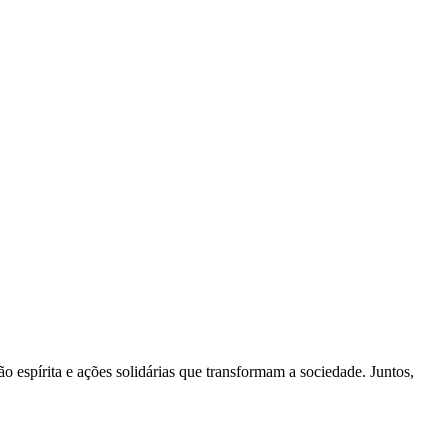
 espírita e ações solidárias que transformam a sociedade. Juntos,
--
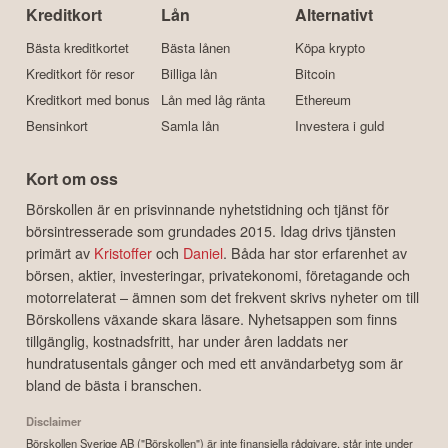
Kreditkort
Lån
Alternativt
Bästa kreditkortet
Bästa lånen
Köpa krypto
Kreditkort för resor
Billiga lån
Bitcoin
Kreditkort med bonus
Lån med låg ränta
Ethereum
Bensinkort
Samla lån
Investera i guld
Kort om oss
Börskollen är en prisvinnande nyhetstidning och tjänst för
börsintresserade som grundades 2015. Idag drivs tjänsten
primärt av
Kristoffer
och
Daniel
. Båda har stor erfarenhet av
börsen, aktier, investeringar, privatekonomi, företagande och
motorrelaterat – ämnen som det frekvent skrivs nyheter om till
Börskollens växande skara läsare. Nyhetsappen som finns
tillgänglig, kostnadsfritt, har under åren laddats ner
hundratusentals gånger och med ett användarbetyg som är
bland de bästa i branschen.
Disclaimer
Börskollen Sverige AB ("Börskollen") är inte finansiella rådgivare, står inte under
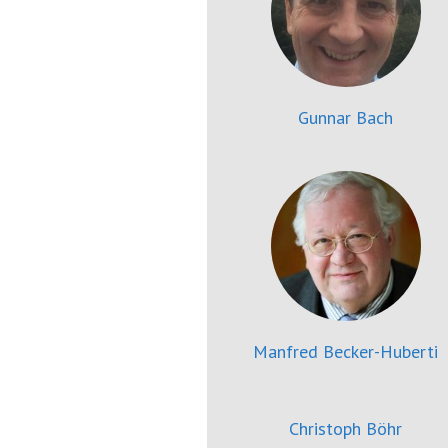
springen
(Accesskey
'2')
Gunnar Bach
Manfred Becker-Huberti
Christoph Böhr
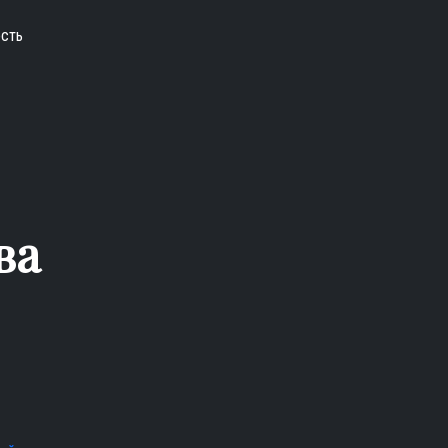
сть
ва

- Task item
Report every line above that has the string "under" in it.

- Task answer
tillgänglig, kostnadsfritt, har under åren laddats ner
Börskollen Sverige AB ("Börskollen") är inte finansiella rådgivare, står inte under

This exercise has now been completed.